Tristeza por el amigo que no vendrá, por el que de puro sabio solo cree en los números, por el que se aferra a la desesperación, por el que se ha olvidado lo que se celebra estos días, por el que mezcla a Dios con los tinglados eclesiásticos, por los ricos que tienen demasiados turrones. Por los refugiados, por los que no tienen para cenar, por los que pasarán frío, por aquel, por la otra, por los otros... Niño de la Navidad: ábrenos los ojos y llena nuestro corazón de misericordia.

Posdata

Lo que más incomoda a los terroristas del Estado Islámico es que los refugiados que huyen de ellos sean admitidos en Europa. (De los periódicos).

Esa acogida a los refugiados es nuestra mejor arma para la paz. En ella radica la ofensiva de la misericordia de la que habla el papa Francisco. La paz no puede nacer del vientre de los fusiles, sino de las entrañas de misericordia de parte de los agredidos. Responder con las mismas armas que usa el enemigo agresor es ponerse a su altura y favorecer la aparición de otros nuevos terroristas, peores que los anteriores.
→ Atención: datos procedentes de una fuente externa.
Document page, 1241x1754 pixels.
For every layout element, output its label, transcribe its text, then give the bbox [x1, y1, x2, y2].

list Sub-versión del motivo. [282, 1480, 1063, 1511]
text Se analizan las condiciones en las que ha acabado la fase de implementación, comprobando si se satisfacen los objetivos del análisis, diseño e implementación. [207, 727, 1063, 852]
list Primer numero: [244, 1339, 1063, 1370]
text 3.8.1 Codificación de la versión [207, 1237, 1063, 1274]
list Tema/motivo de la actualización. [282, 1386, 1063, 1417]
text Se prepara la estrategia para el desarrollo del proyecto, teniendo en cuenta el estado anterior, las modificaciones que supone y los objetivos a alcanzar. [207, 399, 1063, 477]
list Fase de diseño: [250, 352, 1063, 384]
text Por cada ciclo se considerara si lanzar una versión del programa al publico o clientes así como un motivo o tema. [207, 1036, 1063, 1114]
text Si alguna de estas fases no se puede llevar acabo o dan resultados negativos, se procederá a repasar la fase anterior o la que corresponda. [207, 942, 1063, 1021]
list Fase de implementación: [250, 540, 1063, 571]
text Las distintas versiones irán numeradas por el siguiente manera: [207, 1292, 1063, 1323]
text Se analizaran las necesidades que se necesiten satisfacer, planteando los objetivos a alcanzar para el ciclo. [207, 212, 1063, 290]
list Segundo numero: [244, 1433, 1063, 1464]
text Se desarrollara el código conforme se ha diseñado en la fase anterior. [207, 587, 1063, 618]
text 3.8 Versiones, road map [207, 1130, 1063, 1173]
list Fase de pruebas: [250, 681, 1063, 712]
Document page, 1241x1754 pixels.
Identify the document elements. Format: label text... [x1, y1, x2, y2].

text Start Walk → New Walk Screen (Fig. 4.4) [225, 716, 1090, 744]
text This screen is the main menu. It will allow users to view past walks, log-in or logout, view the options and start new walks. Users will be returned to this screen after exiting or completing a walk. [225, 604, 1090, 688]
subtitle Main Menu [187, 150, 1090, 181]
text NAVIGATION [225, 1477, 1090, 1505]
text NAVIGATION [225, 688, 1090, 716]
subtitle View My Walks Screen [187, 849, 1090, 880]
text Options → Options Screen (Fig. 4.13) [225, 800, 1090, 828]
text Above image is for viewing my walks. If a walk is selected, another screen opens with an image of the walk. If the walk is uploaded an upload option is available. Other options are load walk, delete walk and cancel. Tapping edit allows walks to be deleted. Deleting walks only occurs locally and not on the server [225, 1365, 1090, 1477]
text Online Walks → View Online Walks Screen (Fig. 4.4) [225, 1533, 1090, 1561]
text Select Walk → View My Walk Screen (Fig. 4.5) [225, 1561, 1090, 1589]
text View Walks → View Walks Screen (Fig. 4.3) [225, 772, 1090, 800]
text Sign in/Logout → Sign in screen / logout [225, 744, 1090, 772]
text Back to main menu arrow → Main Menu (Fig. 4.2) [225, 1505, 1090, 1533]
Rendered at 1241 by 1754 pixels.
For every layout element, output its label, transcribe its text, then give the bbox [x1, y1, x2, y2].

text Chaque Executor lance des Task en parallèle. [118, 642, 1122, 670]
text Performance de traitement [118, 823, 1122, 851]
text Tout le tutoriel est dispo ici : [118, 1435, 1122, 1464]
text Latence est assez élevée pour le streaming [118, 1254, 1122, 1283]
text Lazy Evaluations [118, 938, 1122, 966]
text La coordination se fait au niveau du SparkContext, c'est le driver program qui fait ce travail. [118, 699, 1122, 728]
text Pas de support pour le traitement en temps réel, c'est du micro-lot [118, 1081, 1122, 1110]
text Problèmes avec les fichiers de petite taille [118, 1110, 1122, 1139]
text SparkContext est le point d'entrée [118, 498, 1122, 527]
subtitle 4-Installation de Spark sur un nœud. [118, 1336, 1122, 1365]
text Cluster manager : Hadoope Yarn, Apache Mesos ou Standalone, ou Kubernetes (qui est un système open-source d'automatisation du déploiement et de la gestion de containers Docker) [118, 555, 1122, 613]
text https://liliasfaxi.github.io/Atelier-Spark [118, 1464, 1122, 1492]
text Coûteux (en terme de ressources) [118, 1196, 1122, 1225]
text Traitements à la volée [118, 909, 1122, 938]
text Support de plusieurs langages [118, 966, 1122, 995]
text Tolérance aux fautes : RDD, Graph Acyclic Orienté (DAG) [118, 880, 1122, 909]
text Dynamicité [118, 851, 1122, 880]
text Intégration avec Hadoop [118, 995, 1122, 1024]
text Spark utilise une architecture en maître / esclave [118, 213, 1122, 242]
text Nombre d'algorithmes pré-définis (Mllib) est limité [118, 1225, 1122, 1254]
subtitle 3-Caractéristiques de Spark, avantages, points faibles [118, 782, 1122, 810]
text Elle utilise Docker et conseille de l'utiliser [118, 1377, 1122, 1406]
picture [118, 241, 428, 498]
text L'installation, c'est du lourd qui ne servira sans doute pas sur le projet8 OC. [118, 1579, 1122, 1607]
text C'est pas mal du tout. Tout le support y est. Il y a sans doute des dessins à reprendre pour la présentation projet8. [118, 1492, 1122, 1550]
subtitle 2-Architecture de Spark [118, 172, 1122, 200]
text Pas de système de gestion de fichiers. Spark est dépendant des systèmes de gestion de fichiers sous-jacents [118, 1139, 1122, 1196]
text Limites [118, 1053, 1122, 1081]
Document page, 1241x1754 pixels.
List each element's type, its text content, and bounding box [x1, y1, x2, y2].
Si algo hemos aprendido los hombres y las mujeres de nuestro siglo (aunque a veces nos avergoncemos de reconocerlo) es que la piedad es más inteligente que el odio, y que la misericordia es más eficaz que la devolución de la bofetada.

En la ceremonia interconfesional que se celebró en la catedral de Notre Dame, después del día del terrible atentado de París, llamaban la atención dos mensajes escritos, situados entre los reunidos en el templo. Uno decía: «Ni miedo ni odio», y el otro, con rotundidad declaraba: «No son musulmanes, sino terroristas».

Una gran mayoría de ciudadanos declara que la reacción de venganza es contraproducente. Es cierto que no podemos vivir en un mundo de idealismos por la paz, no es realista. Pero antes de empuñar las armas convienen recordar que la guerra será siempre el peor de los remedios. «La guerra saca del hombre todo lo peor, de todos los hombres», dice el actor que da vida a Oskar Schindler en la célebre película.

La ofensiva de la misericordia nos señala que quizás haya que cambiar de sistema, que en esta pugna hay que dar entrada a lo fundamentalmente humano para no fracasar. No cansarse de dialogar; mover más la diplomacia mundial; persuadir e implicar a los jefes€

Nelson Mandela, que de diálogos para la paz sabía mucho, era un convencido de que «en el fondo del corazón de todos los seres humanos hay misericordia y generosidad». Nadie nace odiando a otra persona por el color de su piel, su procedencia o su religión. «El odio se aprende», repetía con insistencia. Y si es posible aprender a odiar, también es posible aprender a amar con compasión.

Solo desde la misericordia se puede construir la paz, nos recuerda el papa Francisco.